So recently, I have been put into a group of people who might go to the Ellesmere Speech competition. We were given a week to write a speech about any topic. The only catch was... it had to be a persuasive speech.
Anyway, here it is,
Religion. It is a very important part of modern society today. We benefit from the range of cultures and religions that we have today.
Yet some primary schools are stopping religion from thriving in New Zealand, by trying to ban religious education being taught in some Canterbury schools’.
I believe that religious education should be taught in schools, but the parents should have the freedom to opt out.
Looking at the world stage right now, we have numerous examples of religious intolerance. For example, the Shiite muslims versus the Sunni muslims, and also the Palestinians versus the Israelis, and many more. By teaching children about other peoples beliefs and opinions, they would learn to respect other peoples beliefs. You may be thinking, what would we gain from this? We would gain a significant decrease in future, religion based wars.
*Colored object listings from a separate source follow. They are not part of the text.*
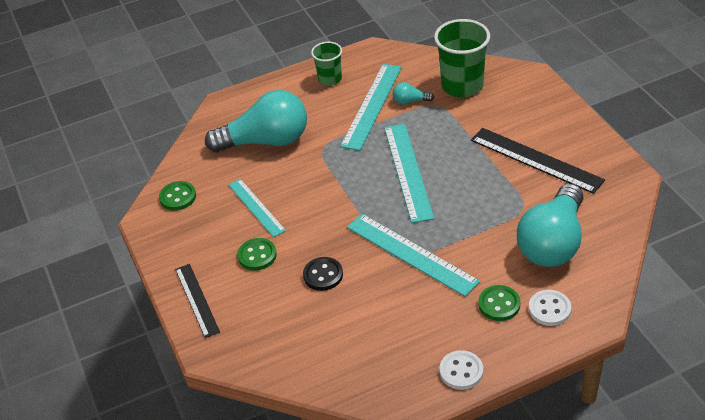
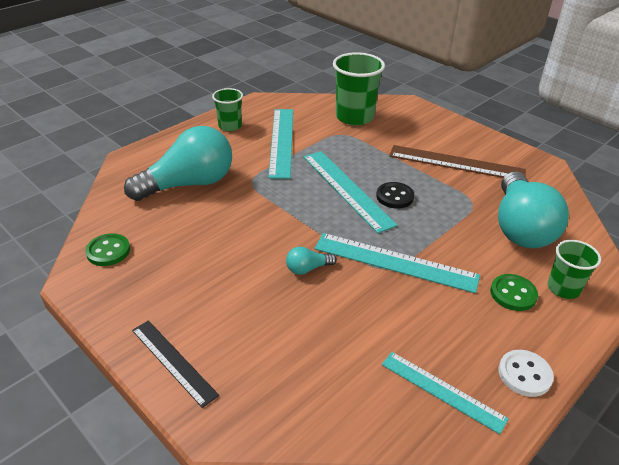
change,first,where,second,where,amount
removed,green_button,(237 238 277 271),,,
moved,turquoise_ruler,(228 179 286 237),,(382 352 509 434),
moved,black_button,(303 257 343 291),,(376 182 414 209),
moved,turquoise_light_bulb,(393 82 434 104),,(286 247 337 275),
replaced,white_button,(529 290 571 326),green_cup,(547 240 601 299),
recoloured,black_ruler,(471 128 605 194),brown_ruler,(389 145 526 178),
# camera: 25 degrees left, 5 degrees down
Many religion based wars, are rooted in intolerance. In other words, not accepting others opinions. Intolerance to other peoples beliefs is based on the idea, that only one religion is the one that should be followed, and the right religion. Yet if we properly educated children about other peoples point of view, then we wouldn’t have as much intolerance and fanaticism in the world, as we have today.
What is fanaticism? Fanaticism is wildly excessive or irrational devotion, dedication or enthusiasm. Look at fanatics through the years. For example, look at Osama Bin Laden. He was an extreme fanatic. Even to the extent of destroying the twin towers, and the lives of almost 3,000 people, just for religious purposes.
The New Zealand Bill of Rights Act 1990 #13 states: Everyone has the right to freedom of thought, conscience, religion, and belief, including the right to adopt and to hold opinions without interference.
59% of New Zealand parents said that they wanted religious education to be taught in New Zealand schools.
By educating, our young children of today, about different beliefs and value systems, we are showing that every belief has its points and merits, and that we get a generation of informed thinkers.